This is the second in a short series around Strata San Jose 2016. If you haven’t read part one, you can check out Hadoop Is Finally Over here.
In our last episode, we talked about new tween Hadoop, which celebrates its 10th birthday this year. We also looked at the death of Hadoop, MapReduce, and visualization. If you haven’t read part one, go check it out!
Not to get too George RR Martin on you, but there’s another death coming. It’s not who you think.
SPLUNK IS OVER…
[Disclosure: I work with Splunk in my day job, and have been a fan since the first t-shirt came out. These thoughts do not purport to represent Splunk or my day job.]
[Further disclosure: I’ll mention another company in this section, and I was a customer of the cofounder’s previous employer for many years. I worked with him in that role, and I think he’s cool. He did not pay me to say that. Yet.]
Splunk is also a tween now. They’ve been selling software for just over ten years, and I’d guess a fair number of their 11,000+ customers don’t even think of them as big data. But they are.
Every so often I’ve heard that Splunk is dead. The stock dropped a few bucks, a new company comes out doing log/machine data analysis, someone finds an incriminating photo of a pony and thinks it’s Buttercup… But somehow they’re still growing, and are on track to become one of only two dozen (or fewer) software companies to reach a $5 billion revenue level in the coming years, in the entire history of software companies.
That doesn’t mean Splunk is the only solution out there, or the best for every use case. If any one tool solved every problem at every scale for every customer, there would be little use for software innovation or startups. So when a new contender shows up, especially when its founder pedigree is impressive and pertinent.
Rocana, co-founded by Eric Sammer of Cloudera fame, is just about two years old now, and they’re looking to take a nibble out of Splunk’s market share.

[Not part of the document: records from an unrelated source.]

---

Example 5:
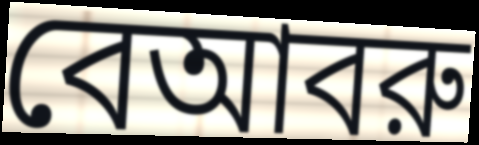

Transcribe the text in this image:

বেআবরুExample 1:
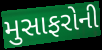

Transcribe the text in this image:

મુસાફરોની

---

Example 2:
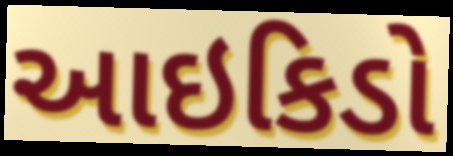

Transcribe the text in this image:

આઇકિડો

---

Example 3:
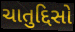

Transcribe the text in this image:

ચાતુદ્દિસો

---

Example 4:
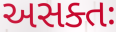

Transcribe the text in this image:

અસક્તઃ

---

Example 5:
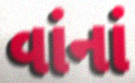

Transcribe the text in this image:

વાંનાંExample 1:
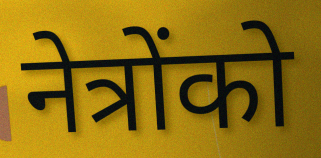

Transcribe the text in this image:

नेत्रोंको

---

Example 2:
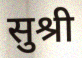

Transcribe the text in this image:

सुश्री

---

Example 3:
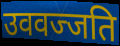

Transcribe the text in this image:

उववज्जति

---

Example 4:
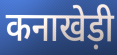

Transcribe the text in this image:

कनाखेड़ी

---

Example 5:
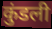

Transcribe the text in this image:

कुंडली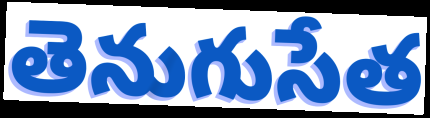
తెనుగుసేతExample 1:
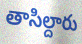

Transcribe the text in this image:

తాసిల్దారు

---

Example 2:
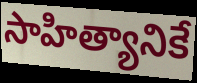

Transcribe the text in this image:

సాహిత్యానికే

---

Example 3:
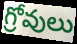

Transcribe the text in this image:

గ్రోవులు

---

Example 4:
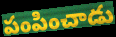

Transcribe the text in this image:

పంపించాడు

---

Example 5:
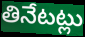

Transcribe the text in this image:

తినేటట్లు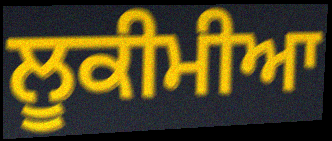
ਲੂਕੀਮੀਆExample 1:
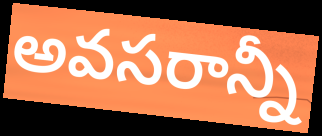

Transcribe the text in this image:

అవసరాన్నీ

They’re focusing on Splunk’s original turf, operational analytics, and building their platform on top of Hadoop–something Splunk has some capability for with Hunk, but Rocana does it natively, which wasn’t really an option ten years ago when Splunk released their first version.
As hinted several times earlier, not every solution fits every problem, no matter what kind of hammer you use. Splunk is making a lot of noise and a lot of headway in the security analytics space, with their security add-ons, the award-winning Enterprise Security premium offering, and the 2015 Caspida acquisition that became their User Behavioral Analytics (UBA) offering. Rocana isn’t looking at that space. They’re just looking at operational analytics at this point, building a customer base, adding and enhancing features, and getting settled into the market.

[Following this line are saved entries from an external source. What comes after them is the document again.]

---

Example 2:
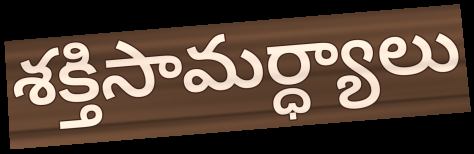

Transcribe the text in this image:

శక్తిసామర్ధ్యాలు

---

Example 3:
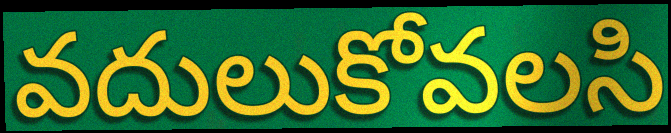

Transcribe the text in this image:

వదులుకోవలసి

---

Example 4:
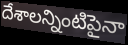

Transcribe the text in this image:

దేశాలన్నింటిపైనా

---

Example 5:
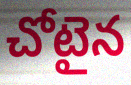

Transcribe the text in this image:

చోటైన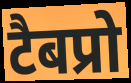
टैबप्रो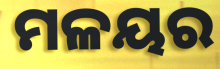
ମଳୟର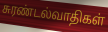
சுரண்டல்வாதிகள்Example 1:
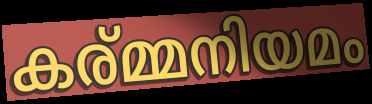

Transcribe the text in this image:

കര്മ്മനിയമം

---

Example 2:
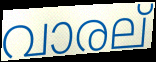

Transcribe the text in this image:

വാരല്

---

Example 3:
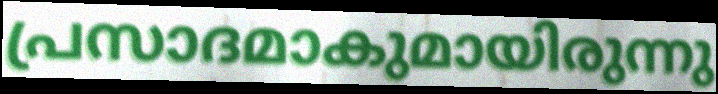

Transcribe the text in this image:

പ്രസാദമാകുമായിരുന്നു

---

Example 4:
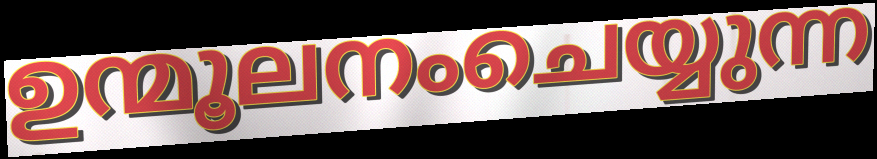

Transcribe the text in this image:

The other non-elephant in the room of course is Elastic, the commercial offering around the ELK (Elasticsearch, Logstash, and Kibana) stack. The components of ELK and Elastic are a bit more mature than the application stack for Rocana, but not nearly as mature as Splunk. There are also performance considerations around Elastic, although I’ve heard that an upcoming release will start to take a bite out of those issues.

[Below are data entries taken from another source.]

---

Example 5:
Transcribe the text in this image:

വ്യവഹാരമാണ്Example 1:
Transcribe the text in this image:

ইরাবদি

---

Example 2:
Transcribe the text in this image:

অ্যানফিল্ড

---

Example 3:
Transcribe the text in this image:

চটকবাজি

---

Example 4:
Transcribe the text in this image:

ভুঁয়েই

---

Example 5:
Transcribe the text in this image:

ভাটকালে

Which should you use? Whatever fits your use cases of course. Yep, my favorite weaselly answer to this sort of question.
- If you’re looking for an established offering with pre-built integrations for hundreds of technologies and use cases, and with an established (and rabid in the best way) user base, Splunk should be first on your list.
- If you’re looking for a security platform based on your machine data and log aggregation, and don’t mind one that’s won a few awards, Splunk is also the place to start.
- If you’re focusing on operational analytics and aren’t swayed by SplunkBase, try Splunk and Rocana.
- If you’re focusing on operational analytics and have cost concerns around Splunk, either poke more enthusiastically at your Splunk sales rep or test-drive Rocana.
- If you’re a bit more on the DIY side, or are in an organization that strongly advocates for open source software, you will probably want to look at Elastic (and keep an eye on release notes to see how the hardware efficiency is going).
Any of the three offerings have free trials and free entry-level offerings so you can test them yourself.
And don’t be afraid to consider more than one tool. As I’ve explained at a couple of Splunk Live events (and .conf last year), lots of companies will use multiple tools for different use cases, and even stack them (put Platfora or a custom dashboard in front of Splunk? Use Scribe or Flume or a Syslog replacement to dump everything into HDFS first? Sure, if it meets your needs, go for it. If nothing else, use your free tier license for each of the products and feed the same test data in, and see what gives you the best results, latency, performance, and cost efficiencies.
WHERE DO WE GO FROM HERE?
Do a data audit in your environment, finding the data you have access to and can work with. Think about what business value you can derive from that data, and who can use it to your business’s benefit. Check out the trials and free tier offerings from Elastic, Rocana, and Splunk, to see which will move you forward down your data path(s).
Oh, and start thinking about whether .conf or Strata NYC is more your style this year–Strata+Hadoop World NYC is the last week of September at the Javits Center in Manhattan as usual, but for a change .conf2016, Splunk’s worldwide user conference is the same week at the Walt Disney World Swan & Dolphin facility.
[Spoiler: Since my teenager hasn’t been to Disney World since she was Splunk’s age, I will probably need to go to .conf this year.]